§ Problem description
Repeat every line of the following records word for word, with no changes.

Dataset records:
----

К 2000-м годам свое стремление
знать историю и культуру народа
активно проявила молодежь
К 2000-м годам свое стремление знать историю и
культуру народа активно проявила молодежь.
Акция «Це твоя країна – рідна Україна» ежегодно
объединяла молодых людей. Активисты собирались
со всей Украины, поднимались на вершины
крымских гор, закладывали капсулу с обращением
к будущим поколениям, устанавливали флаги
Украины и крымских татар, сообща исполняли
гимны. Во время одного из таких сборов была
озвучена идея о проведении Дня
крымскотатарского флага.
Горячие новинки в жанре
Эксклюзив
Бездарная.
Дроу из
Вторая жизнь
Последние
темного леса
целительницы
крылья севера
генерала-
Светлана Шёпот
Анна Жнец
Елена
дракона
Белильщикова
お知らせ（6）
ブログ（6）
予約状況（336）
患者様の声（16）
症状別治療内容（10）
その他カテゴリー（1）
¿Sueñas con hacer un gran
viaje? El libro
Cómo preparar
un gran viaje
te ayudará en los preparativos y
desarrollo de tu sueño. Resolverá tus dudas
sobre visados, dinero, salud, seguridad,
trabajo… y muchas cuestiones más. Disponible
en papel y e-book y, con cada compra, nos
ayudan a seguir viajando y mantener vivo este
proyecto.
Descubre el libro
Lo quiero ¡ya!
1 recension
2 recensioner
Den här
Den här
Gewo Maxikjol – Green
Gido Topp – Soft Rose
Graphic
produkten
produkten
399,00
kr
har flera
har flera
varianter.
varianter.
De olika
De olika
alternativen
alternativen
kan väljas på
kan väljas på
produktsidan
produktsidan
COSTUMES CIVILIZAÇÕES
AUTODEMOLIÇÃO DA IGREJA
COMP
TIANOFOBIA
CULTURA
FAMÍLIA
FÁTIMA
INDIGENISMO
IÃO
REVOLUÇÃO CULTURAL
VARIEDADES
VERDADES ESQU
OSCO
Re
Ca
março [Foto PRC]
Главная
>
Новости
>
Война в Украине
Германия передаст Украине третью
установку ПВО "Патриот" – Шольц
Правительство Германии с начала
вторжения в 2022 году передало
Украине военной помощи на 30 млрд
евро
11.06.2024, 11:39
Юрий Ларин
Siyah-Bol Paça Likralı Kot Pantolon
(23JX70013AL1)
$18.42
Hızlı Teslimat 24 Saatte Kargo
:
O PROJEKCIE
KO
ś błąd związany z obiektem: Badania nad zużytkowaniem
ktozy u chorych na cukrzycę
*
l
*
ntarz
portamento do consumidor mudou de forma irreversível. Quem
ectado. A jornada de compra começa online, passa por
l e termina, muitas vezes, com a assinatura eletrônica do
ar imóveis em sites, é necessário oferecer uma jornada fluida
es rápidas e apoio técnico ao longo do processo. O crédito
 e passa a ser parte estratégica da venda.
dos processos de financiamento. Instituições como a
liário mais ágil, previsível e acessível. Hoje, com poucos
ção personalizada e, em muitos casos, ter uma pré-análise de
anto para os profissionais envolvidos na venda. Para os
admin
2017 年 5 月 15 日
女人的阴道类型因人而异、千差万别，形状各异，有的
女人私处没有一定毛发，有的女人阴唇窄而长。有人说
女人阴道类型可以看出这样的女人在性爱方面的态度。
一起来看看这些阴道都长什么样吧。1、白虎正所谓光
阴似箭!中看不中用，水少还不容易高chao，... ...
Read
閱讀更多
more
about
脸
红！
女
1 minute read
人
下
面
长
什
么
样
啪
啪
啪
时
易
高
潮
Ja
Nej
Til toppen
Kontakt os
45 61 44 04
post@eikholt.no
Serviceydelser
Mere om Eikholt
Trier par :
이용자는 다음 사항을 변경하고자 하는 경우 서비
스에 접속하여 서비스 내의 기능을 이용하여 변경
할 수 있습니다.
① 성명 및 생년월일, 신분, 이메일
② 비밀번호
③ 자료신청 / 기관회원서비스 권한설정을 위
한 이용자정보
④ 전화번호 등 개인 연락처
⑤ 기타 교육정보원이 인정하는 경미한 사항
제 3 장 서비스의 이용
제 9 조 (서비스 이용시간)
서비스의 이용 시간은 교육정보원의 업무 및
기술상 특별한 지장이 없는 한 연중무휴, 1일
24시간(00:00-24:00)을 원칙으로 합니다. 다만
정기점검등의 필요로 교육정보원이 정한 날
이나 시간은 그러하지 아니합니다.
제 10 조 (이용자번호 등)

----

§ Response area
К 2000-м годам свое стремление
знать историю и культуру народа
активно проявила молодежь
К 2000-м годам свое стремление знать историю и
культуру народа активно проявила молодежь.
Акция «Це твоя країна – рідна Україна» ежегодно
объединяла молодых людей. Активисты собирались
со всей Украины, поднимались на вершины
крымских гор, закладывали капсулу с обращением
к будущим поколениям, устанавливали флаги
Украины и крымских татар, сообща исполняли
гимны. Во время одного из таких сборов была
озвучена идея о проведении Дня
крымскотатарского флага.
Горячие новинки в жанре
Эксклюзив
Бездарная.
Дроу из
Вторая жизнь
Последние
темного леса
целительницы
крылья севера
генерала-
Светлана Шёпот
Анна Жнец
Елена
дракона
Белильщикова
お知らせ（6）
ブログ（6）
予約状況（336）
患者様の声（16）
症状別治療内容（10）
その他カテゴリー（1）
¿Sueñas con hacer un gran
viaje? El libro
Cómo preparar
un gran viaje
te ayudará en los preparativos y
desarrollo de tu sueño. Resolverá tus dudas
sobre visados, dinero, salud, seguridad,
trabajo… y muchas cuestiones más. Disponible
en papel y e-book y, con cada compra, nos
ayudan a seguir viajando y mantener vivo este
proyecto.
Descubre el libro
Lo quiero ¡ya!
1 recension
2 recensioner
Den här
Den här
Gewo Maxikjol – Green
Gido Topp – Soft Rose
Graphic
produkten
produkten
399,00
kr
har flera
har flera
varianter.
varianter.
De olika
De olika
alternativen
alternativen
kan väljas på
kan väljas på
produktsidan
produktsidan
COSTUMES CIVILIZAÇÕES
AUTODEMOLIÇÃO DA IGREJA
COMP
TIANOFOBIA
CULTURA
FAMÍLIA
FÁTIMA
INDIGENISMO
IÃO
REVOLUÇÃO CULTURAL
VARIEDADES
VERDADES ESQU
OSCO
Re
Ca
março [Foto PRC]
Главная
>
Новости
>
Война в Украине
Германия передаст Украине третью
установку ПВО "Патриот" – Шольц
Правительство Германии с начала
вторжения в 2022 году передало
Украине военной помощи на 30 млрд
евро
11.06.2024, 11:39
Юрий Ларин
Siyah-Bol Paça Likralı Kot Pantolon
(23JX70013AL1)
$18.42
Hızlı Teslimat 24 Saatte Kargo
:
O PROJEKCIE
KO
ś błąd związany z obiektem: Badania nad zużytkowaniem
ktozy u chorych na cukrzycę
*
l
*
ntarz
portamento do consumidor mudou de forma irreversível. Quem
ectado. A jornada de compra começa online, passa por
l e termina, muitas vezes, com a assinatura eletrônica do
ar imóveis em sites, é necessário oferecer uma jornada fluida
es rápidas e apoio técnico ao longo do processo. O crédito
 e passa a ser parte estratégica da venda.
dos processos de financiamento. Instituições como a
liário mais ágil, previsível e acessível. Hoje, com poucos
ção personalizada e, em muitos casos, ter uma pré-análise de
anto para os profissionais envolvidos na venda. Para os
admin
2017 年 5 月 15 日
女人的阴道类型因人而异、千差万别，形状各异，有的
女人私处没有一定毛发，有的女人阴唇窄而长。有人说
女人阴道类型可以看出这样的女人在性爱方面的态度。
一起来看看这些阴道都长什么样吧。1、白虎正所谓光
阴似箭!中看不中用，水少还不容易高chao，... ...
Read
閱讀更多
more
about
脸
红！
女
1 minute read
人
下
面
长
什
么
样
啪
啪
啪
时
易
高
潮
Ja
Nej
Til toppen
Kontakt os
45 61 44 04
post@eikholt.no
Serviceydelser
Mere om Eikholt
Trier par :
이용자는 다음 사항을 변경하고자 하는 경우 서비
스에 접속하여 서비스 내의 기능을 이용하여 변경
할 수 있습니다.
① 성명 및 생년월일, 신분, 이메일
② 비밀번호
③ 자료신청 / 기관회원서비스 권한설정을 위
한 이용자정보
④ 전화번호 등 개인 연락처
⑤ 기타 교육정보원이 인정하는 경미한 사항
제 3 장 서비스의 이용
제 9 조 (서비스 이용시간)
서비스의 이용 시간은 교육정보원의 업무 및
기술상 특별한 지장이 없는 한 연중무휴, 1일
24시간(00:00-24:00)을 원칙으로 합니다. 다만
정기점검등의 필요로 교육정보원이 정한 날
이나 시간은 그러하지 아니합니다.
제 10 조 (이용자번호 등)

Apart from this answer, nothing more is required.